TASK ITEM :: Please put everything from the line containing "Every image gets" down to and including the line containing "0.001066, 0.999554, 0.481277]]" into a numbered list, with blank lines and pictures left out.

DATA FOR ANALYSIS ::

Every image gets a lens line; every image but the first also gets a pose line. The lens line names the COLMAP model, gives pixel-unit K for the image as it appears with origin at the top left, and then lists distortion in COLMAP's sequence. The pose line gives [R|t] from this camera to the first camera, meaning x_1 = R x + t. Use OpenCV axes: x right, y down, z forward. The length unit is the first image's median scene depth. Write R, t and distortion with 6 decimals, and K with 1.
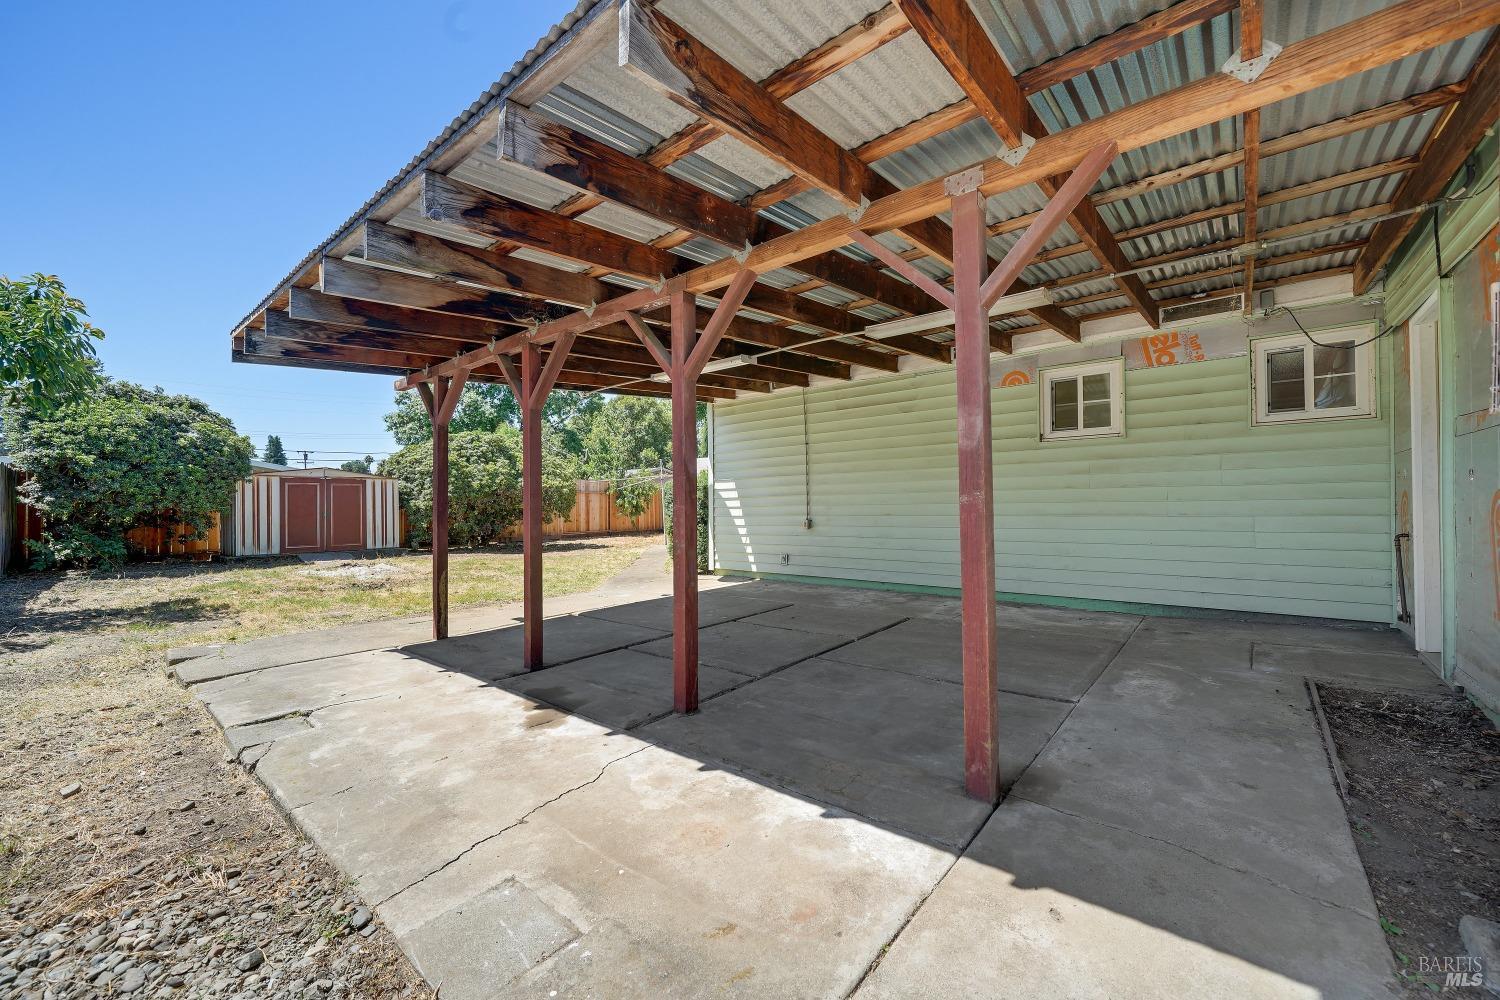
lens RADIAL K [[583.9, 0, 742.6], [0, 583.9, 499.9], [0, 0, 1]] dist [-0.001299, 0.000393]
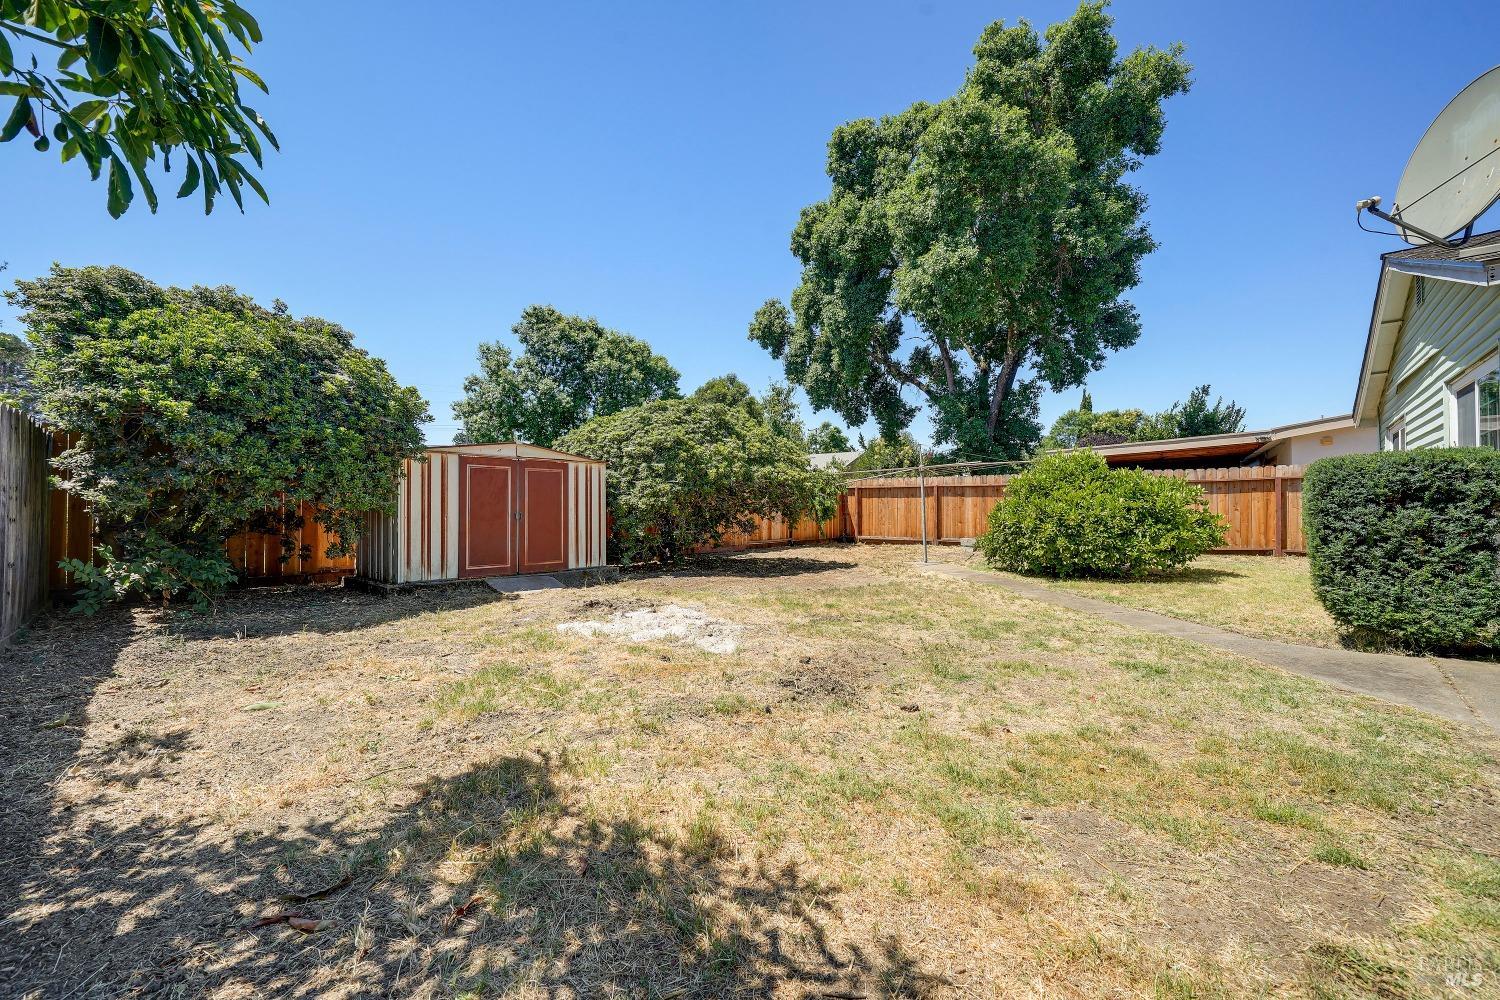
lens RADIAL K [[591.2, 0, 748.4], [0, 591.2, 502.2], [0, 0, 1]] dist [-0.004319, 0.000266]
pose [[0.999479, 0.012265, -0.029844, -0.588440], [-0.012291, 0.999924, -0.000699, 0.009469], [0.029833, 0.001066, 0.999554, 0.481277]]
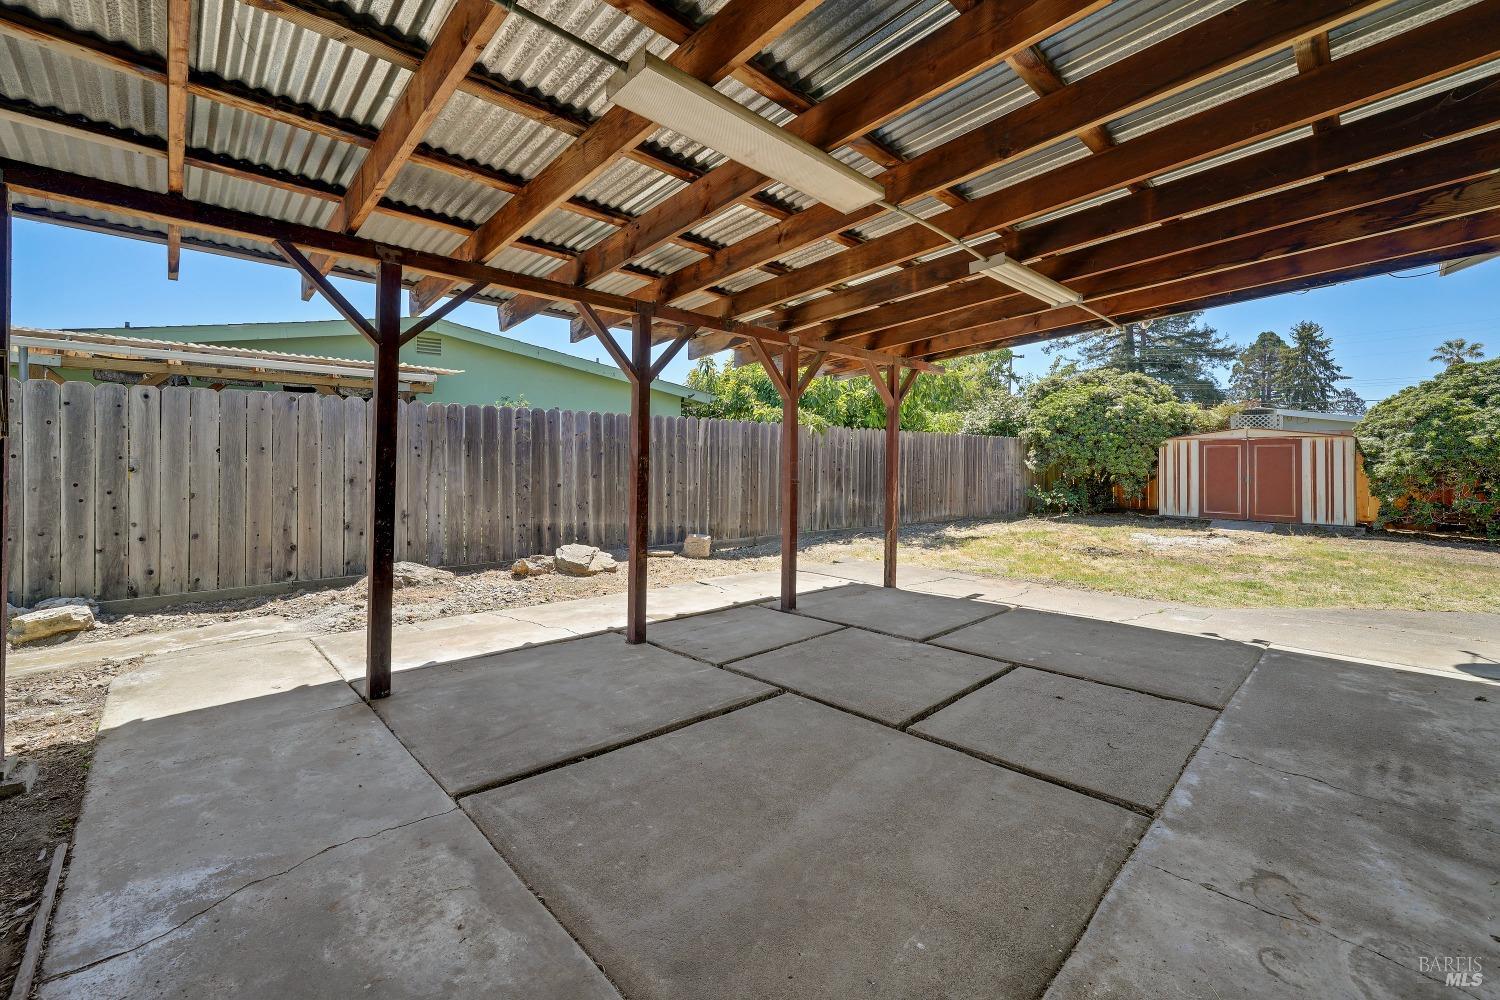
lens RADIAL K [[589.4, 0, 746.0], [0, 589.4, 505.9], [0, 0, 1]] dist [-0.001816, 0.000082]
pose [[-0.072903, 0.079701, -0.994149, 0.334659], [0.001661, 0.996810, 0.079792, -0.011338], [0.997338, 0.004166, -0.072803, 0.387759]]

...

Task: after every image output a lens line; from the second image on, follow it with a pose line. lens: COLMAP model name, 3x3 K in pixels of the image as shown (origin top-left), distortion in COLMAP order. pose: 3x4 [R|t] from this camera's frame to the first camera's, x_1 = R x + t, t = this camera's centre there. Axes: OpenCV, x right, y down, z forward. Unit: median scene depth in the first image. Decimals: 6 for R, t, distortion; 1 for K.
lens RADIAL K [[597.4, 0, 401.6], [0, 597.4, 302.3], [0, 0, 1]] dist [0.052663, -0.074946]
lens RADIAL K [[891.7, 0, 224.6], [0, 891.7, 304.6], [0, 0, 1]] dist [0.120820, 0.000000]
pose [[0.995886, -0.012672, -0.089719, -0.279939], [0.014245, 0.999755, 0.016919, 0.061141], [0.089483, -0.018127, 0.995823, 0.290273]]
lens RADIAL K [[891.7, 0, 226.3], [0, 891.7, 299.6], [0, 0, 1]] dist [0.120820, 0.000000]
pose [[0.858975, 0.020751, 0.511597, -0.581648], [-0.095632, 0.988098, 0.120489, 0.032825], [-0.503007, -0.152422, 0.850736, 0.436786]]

EXPECTED ANSWER ::
1. Every image gets a lens line; every image but the first also gets a pose line. The lens line names the COLMAP model, gives pixel-unit K for the image as it appears with origin at the top left, and then lists distortion in COLMAP's sequence. The pose line gives [R|t] from this camera to the first camera, meaning x_1 = R x + t. Use OpenCV axes: x right, y down, z forward. The length unit is the first image's median scene depth. Write R, t and distortion with 6 decimals, and K with 1.
2. lens RADIAL K [[583.9, 0, 742.6], [0, 583.9, 499.9], [0, 0, 1]] dist [-0.001299, 0.000393]
3. lens RADIAL K [[591.2, 0, 748.4], [0, 591.2, 502.2], [0, 0, 1]] dist [-0.004319, 0.000266]
4. pose [[0.999479, 0.012265, -0.029844, -0.588440], [-0.012291, 0.999924, -0.000699, 0.009469], [0.029833, 0.001066, 0.999554, 0.481277]]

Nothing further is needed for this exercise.